> _Task description_:
In the data, replace "Golan" with "Libanon" in everything from the line containing "MEISTKOMMENTIERT" down to the line containing "8. Juli 2016", and write out only those lines with nothing else changed.

> _Materials provided_:
--- START ---

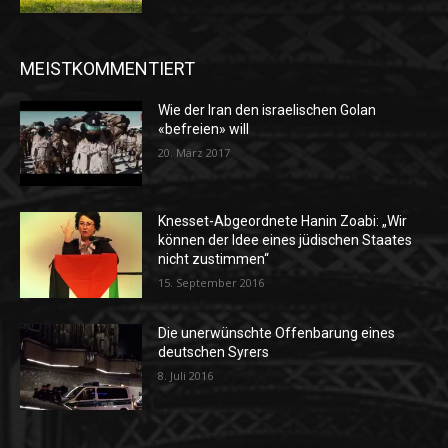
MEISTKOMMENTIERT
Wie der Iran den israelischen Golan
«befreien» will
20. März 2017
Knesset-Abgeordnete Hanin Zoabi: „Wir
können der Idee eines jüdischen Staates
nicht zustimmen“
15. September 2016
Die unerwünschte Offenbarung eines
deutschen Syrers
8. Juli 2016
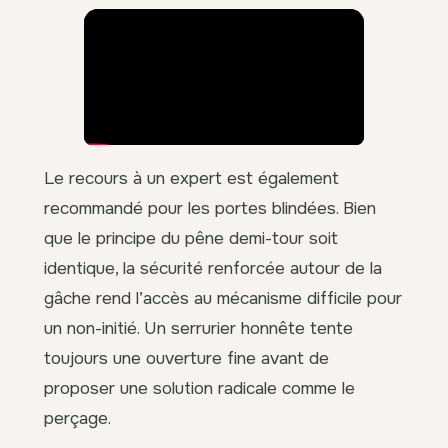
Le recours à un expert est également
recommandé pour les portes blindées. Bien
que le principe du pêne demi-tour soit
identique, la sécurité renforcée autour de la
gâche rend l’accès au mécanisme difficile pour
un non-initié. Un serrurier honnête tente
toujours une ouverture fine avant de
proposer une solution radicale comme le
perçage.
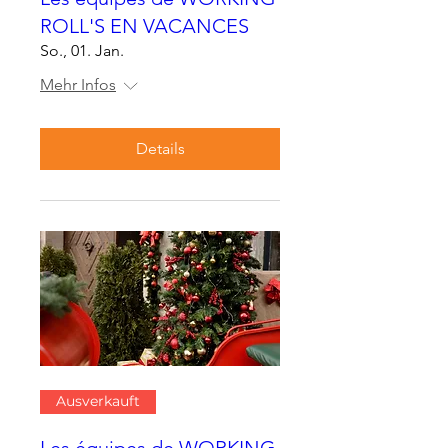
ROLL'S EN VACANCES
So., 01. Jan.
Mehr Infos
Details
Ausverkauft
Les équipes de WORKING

--- END ---
--- START ---

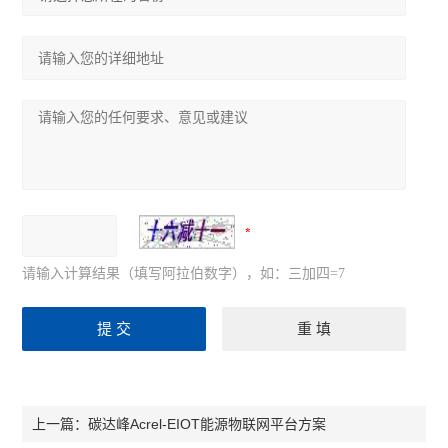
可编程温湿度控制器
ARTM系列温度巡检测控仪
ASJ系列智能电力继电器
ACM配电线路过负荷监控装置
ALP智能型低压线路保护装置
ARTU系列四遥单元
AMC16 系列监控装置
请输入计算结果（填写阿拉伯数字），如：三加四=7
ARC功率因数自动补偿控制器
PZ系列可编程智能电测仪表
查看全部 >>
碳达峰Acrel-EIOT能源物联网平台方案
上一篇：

--- END ---

> _Task response_:
MEISTKOMMENTIERT
Wie der Iran den israelischen Libanon
«befreien» will
20. März 2017
Knesset-Abgeordnete Hanin Zoabi: „Wir
können der Idee eines jüdischen Staates
nicht zustimmen“
15. September 2016
Die unerwünschte Offenbarung eines
deutschen Syrers
8. Juli 2016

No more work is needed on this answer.